待分析文本:
科幻研究新星专访(18)| 朱钰婷:走在通往未知的道路上

首届“科幻研究新星论坛”于2021年4月18日圆满落幕,本次论坛共选拔出来自清华大学、北京大学、浙江大学、复旦大学、伦敦大学学院、马来西亚理工大学等海内外的30位高校学子及青年学者进行主旨汇报发言。论坛同时受到了中国科技网、中华网、中国青年报、科技日报、中国作家网、中国科普作家网、中国资讯网、新华访谈网、科普中国、科创中国、深圳商报、大学生网报等权威媒体的报道,在社会上引起了重要反响。为进一步展现青年科幻研究新星的风采与面貌,凸显科幻研究的青春力量,论坛组委会对30位参会研究者进行了专访并集中推送,号召更多优秀青年学子加入其中。

2021

首届“科幻研究新星论坛“专访

VO.18

朱钰婷

朱钰婷,浙江大学中国现当代文学专业在读博士研究生,科幻研究及文化传播课题组成员,主要从事中国当代科幻文学、科幻粉丝文化与产业、海外华文文学等研究。目前已在《香港文学》《南洋学报》等刊物上发表多篇文章,参与《诺贝尔文学奖作品导读》一书的撰写工作。

本题材料:
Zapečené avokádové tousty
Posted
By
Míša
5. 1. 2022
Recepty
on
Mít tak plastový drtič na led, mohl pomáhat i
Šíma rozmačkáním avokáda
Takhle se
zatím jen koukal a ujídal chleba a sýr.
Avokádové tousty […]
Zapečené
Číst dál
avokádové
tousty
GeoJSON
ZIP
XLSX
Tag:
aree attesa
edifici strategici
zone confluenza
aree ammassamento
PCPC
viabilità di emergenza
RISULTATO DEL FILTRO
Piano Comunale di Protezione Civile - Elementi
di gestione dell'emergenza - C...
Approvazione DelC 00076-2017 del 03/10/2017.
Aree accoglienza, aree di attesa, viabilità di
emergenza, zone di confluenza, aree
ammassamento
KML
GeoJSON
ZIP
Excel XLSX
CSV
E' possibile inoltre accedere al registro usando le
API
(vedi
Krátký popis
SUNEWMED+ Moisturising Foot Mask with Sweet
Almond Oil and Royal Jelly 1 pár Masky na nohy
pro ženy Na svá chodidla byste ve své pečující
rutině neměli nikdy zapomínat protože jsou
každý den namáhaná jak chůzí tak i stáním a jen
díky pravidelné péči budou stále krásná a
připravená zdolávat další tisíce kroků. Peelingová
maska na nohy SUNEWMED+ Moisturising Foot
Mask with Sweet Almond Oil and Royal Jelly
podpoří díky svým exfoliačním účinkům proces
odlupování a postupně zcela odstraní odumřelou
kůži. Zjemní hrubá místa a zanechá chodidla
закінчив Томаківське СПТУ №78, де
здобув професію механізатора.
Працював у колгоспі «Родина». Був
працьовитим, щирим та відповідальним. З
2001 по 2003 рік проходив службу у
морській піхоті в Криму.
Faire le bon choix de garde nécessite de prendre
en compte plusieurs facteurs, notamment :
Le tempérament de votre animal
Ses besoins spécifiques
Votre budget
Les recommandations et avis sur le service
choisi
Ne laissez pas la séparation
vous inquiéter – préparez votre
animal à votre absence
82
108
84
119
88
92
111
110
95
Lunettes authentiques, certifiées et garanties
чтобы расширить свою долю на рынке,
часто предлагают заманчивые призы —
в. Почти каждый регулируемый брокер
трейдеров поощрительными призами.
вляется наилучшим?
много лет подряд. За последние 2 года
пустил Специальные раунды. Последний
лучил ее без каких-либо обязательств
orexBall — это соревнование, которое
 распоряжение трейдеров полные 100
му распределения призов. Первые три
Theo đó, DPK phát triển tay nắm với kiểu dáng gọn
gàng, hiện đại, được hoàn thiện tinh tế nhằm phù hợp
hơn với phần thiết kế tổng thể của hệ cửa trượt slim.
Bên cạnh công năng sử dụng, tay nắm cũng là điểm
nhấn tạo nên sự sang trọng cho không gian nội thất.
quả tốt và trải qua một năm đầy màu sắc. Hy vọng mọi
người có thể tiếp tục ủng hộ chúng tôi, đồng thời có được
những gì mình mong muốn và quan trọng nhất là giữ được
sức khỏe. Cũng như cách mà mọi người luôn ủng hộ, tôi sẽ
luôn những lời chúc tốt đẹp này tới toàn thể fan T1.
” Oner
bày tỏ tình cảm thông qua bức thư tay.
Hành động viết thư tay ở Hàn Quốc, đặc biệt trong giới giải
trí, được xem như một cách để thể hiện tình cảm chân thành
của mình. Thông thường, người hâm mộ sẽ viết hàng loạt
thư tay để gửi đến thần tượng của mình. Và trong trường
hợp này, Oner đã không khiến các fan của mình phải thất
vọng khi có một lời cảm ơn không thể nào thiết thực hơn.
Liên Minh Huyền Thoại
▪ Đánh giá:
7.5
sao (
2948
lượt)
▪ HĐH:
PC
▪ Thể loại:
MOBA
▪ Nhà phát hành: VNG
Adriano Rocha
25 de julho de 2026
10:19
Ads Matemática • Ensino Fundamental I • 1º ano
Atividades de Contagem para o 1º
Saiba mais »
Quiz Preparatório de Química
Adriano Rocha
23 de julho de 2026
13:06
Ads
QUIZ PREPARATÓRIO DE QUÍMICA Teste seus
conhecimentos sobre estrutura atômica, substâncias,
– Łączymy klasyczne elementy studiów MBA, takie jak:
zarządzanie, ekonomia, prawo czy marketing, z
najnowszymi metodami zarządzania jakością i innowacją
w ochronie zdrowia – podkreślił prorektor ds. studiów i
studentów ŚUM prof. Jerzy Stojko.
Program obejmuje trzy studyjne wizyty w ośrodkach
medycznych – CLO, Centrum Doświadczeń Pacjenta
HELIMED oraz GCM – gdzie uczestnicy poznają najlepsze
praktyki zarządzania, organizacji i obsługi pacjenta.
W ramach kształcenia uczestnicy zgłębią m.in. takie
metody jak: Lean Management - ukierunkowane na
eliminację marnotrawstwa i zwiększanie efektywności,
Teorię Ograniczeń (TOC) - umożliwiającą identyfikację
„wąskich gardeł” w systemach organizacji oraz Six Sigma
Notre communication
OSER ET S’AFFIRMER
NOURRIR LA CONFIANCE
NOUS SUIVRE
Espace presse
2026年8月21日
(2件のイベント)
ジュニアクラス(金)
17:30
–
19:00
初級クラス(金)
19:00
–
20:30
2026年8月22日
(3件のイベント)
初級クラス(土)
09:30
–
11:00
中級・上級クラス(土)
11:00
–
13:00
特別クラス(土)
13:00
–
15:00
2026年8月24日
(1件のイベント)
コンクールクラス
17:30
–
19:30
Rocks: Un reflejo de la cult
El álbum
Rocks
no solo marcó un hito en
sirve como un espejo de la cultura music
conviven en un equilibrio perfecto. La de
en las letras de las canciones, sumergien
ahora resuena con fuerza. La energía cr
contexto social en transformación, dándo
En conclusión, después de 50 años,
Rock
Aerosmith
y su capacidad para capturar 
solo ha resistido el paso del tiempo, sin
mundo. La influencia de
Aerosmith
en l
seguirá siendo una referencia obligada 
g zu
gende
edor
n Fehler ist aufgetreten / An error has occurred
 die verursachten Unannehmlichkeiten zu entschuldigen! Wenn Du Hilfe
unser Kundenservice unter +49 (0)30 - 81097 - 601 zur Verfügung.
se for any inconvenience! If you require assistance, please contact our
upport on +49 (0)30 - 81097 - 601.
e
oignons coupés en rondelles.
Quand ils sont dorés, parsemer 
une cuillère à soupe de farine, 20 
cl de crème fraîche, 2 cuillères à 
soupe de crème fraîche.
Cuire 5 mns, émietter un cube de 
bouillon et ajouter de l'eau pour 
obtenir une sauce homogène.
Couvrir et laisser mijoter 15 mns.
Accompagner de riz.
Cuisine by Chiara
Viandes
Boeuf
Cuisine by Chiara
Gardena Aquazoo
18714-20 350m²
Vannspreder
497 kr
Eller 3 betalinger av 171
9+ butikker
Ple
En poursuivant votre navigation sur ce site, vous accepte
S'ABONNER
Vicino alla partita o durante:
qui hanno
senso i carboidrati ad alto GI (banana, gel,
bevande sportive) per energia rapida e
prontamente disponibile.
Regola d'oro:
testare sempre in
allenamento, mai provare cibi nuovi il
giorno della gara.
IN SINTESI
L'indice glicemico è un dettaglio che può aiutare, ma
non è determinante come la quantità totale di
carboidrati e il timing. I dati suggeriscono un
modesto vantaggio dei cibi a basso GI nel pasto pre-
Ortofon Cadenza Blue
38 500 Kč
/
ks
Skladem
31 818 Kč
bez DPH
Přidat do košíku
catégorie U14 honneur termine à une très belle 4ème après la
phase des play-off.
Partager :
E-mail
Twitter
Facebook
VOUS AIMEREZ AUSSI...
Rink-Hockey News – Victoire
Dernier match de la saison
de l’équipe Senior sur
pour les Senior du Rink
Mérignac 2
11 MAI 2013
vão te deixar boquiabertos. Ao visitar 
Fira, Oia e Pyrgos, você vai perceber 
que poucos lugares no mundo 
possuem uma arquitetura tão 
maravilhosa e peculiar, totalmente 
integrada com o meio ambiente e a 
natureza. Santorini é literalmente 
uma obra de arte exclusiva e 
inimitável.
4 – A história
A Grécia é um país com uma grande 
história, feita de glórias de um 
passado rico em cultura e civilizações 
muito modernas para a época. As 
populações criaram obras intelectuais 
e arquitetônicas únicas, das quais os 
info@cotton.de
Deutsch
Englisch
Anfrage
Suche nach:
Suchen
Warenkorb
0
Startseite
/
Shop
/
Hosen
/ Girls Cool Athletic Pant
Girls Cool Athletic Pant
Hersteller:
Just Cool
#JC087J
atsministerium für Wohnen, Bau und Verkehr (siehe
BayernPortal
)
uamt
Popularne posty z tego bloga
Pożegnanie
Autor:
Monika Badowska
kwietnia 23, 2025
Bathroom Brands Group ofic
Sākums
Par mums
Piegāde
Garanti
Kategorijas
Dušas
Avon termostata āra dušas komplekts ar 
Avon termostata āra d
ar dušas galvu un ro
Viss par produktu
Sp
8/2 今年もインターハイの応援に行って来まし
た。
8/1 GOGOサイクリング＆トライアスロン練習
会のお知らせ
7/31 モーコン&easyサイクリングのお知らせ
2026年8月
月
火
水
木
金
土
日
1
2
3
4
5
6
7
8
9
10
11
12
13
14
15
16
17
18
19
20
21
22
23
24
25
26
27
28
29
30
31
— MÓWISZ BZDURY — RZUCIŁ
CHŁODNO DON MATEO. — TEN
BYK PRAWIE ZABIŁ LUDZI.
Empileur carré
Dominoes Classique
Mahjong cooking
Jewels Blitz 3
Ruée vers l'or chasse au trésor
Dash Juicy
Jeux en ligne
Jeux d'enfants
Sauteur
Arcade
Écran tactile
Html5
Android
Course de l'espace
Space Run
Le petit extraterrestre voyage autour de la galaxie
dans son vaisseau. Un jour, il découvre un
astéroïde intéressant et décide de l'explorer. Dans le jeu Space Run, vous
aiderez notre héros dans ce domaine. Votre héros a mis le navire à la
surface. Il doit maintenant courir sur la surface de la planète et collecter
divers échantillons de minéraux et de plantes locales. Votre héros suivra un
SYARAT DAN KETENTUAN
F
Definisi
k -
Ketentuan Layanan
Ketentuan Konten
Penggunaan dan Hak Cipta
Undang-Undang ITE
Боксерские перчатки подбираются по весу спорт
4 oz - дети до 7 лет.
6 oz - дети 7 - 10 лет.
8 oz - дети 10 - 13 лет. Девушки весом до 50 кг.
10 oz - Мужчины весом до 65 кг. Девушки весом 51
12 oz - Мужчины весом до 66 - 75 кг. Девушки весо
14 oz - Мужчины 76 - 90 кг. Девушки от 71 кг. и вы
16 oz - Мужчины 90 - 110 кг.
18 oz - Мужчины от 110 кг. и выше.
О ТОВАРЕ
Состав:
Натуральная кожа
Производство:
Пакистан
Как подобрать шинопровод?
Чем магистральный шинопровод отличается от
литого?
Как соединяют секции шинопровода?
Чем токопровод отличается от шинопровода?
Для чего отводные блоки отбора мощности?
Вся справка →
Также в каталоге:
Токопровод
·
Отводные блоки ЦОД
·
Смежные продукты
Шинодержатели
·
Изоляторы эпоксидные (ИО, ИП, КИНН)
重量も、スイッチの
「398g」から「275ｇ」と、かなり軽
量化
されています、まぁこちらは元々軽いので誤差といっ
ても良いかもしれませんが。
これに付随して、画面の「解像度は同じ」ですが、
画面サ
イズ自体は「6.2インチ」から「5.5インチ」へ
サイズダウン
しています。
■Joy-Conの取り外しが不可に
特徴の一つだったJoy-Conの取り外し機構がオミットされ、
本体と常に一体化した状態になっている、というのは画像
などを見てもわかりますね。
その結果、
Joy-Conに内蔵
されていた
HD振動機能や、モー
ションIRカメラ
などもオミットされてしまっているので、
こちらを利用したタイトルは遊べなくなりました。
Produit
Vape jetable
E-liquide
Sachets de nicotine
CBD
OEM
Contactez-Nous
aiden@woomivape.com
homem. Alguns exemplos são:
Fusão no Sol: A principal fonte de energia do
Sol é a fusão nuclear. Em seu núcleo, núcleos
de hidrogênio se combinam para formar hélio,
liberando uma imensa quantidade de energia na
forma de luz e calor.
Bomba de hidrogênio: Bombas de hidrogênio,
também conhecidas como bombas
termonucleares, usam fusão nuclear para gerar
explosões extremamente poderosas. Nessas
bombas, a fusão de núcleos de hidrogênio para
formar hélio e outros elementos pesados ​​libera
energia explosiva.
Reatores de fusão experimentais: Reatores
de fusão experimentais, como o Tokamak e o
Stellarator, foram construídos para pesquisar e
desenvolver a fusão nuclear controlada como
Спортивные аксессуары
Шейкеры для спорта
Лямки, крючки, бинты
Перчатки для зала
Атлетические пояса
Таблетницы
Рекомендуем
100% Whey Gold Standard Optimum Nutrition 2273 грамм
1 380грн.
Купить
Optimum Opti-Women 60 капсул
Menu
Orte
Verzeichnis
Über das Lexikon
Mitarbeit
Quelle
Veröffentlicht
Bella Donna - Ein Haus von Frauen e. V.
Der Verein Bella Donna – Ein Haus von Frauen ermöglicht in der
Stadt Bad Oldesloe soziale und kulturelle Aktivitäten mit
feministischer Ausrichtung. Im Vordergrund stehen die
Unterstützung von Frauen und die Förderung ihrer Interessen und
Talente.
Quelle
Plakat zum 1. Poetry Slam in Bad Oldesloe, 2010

任务列表:
**A)** 请把列表从第一行起到含有“Almond Oil and Royal Jelly 1”的那一行为止(含这一行)原样照抄一遍。
**B)** 请接着朱钰婷专访的最后一句往下续写。

练习结果:
**A)**
Zapečené avokádové tousty
Posted
By
Míša
5. 1. 2022
Recepty
on
Mít tak plastový drtič na led, mohl pomáhat i
Šíma rozmačkáním avokáda
Takhle se
zatím jen koukal a ujídal chleba a sýr.
Avokádové tousty […]
Zapečené
Číst dál
avokádové
tousty
GeoJSON
ZIP
XLSX
Tag:
aree attesa
edifici strategici
zone confluenza
aree ammassamento
PCPC
viabilità di emergenza
RISULTATO DEL FILTRO
Piano Comunale di Protezione Civile - Elementi
di gestione dell'emergenza - C...
Approvazione DelC 00076-2017 del 03/10/2017.
Aree accoglienza, aree di attesa, viabilità di
emergenza, zone di confluenza, aree
ammassamento
KML
GeoJSON
ZIP
Excel XLSX
CSV
E' possibile inoltre accedere al registro usando le
API
(vedi
Krátký popis
SUNEWMED+ Moisturising Foot Mask with Sweet
Almond Oil and Royal Jelly 1 pár Masky na nohy

**B)**
 您是从什么时候开始接触科幻的?您如何定义“科幻”?

朱钰婷:

小时候我家人常常会给我买书或者订一些刊物,从上面会读到一些跟科学相关的有趣故事或者漫画。但是真正接触科幻是从看动漫开始,比如手冢治虫的《遗失的世界》《大都会》和《未来世界》,幸村诚的《星空清理者》,士郎正宗的《攻壳机动队》等等。关于科幻的定义一直以来都众说纷纭,我个人认为,科幻通过惊奇化或陌生化的方式满足大众审美体验,它不仅仅包含了人类对于宇宙和未知浪漫的想象,同时还关注个体与集体在技术时代的生存状态,尝试对科技伦理等问题进行讨论以及呈现人类的精神面貌、思想意识和情感变化。

《星空清理者》

 科幻在您的生活和学习中扮演着什么样的角色?

朱钰婷:

这段时间科幻几乎是与我形影不离了,尤其最近正是我开题的时候,每天都在与各种科幻小说打交道,我很快乐但这个过程也真的挺痛苦。

 在什么机缘下开始研究科幻?与最初接触科幻相比,现在您对科幻的认知发生了什么样的变化?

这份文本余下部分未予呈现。